EXERCISE DETAILS:
Find each line below containing the word "events" and copy it.

DATA SUPPLIED:

§

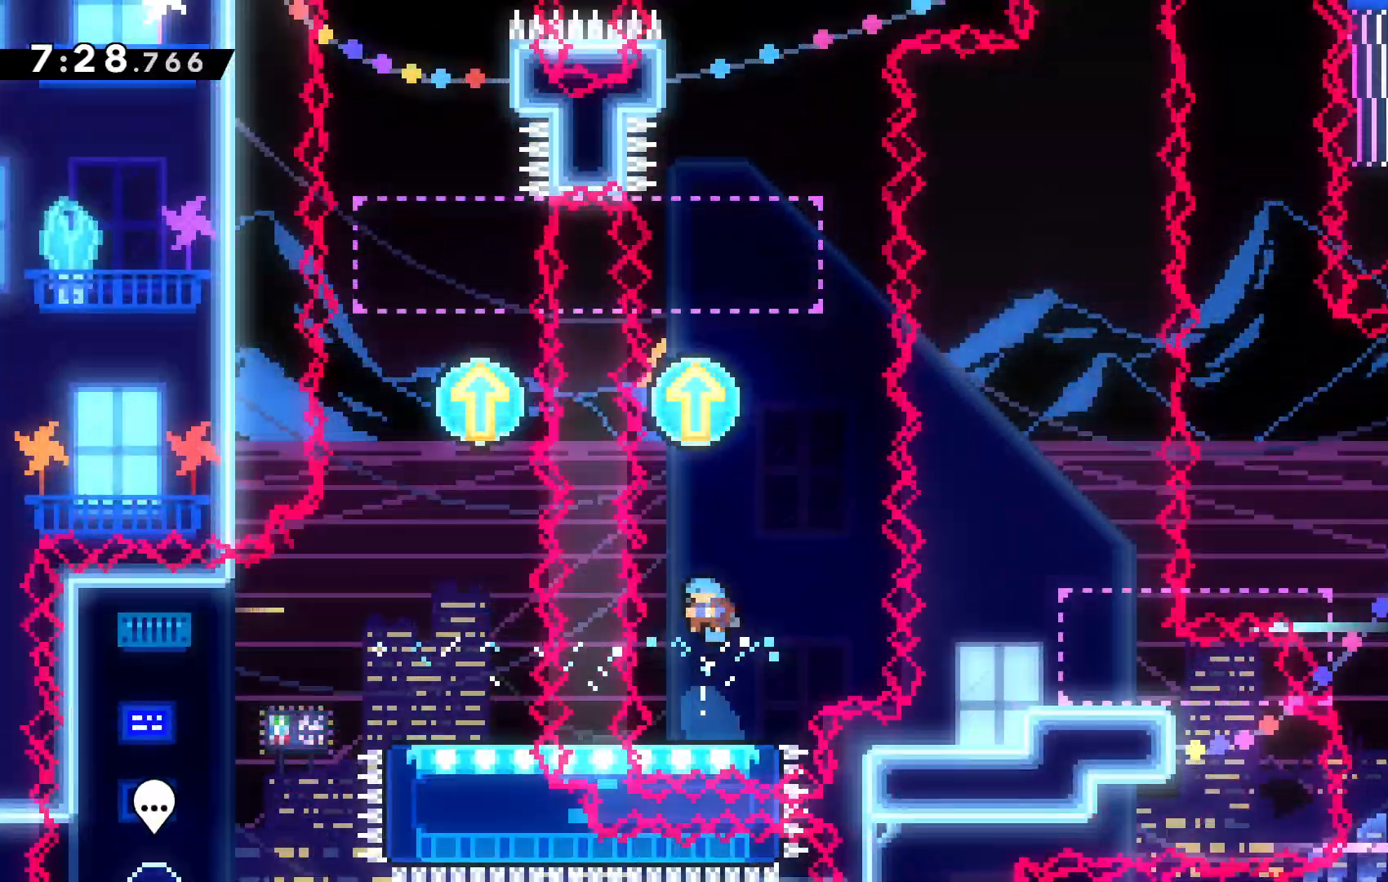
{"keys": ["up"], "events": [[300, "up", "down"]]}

§

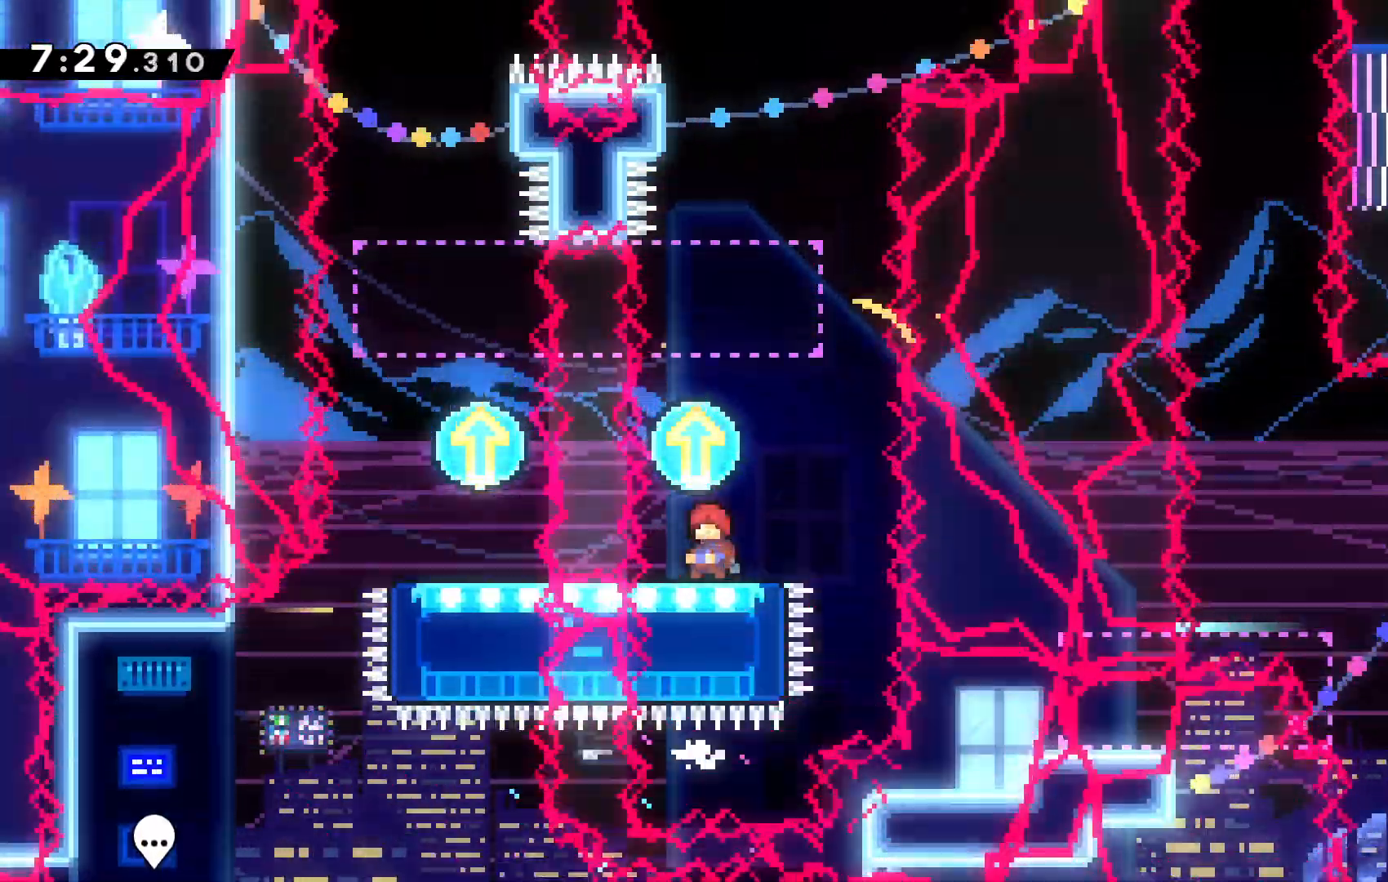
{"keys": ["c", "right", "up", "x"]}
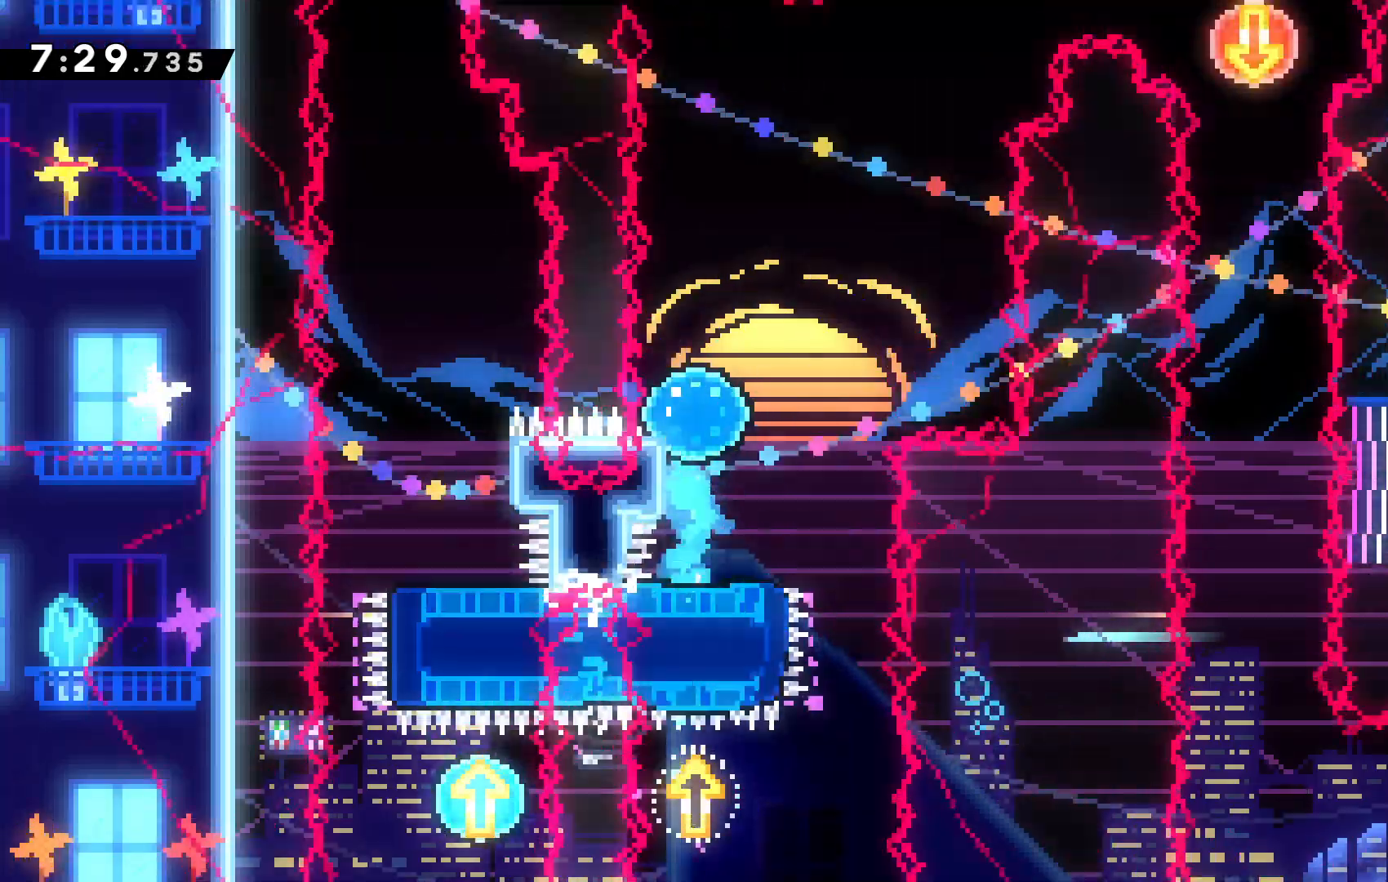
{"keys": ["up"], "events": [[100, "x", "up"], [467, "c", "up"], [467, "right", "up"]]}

§

SOLUTION FOR THIS TASK:
{"keys": ["up"], "events": [[300, "up", "down"]]}
{"keys": ["up"], "events": [[100, "x", "up"], [467, "c", "up"], [467, "right", "up"]]}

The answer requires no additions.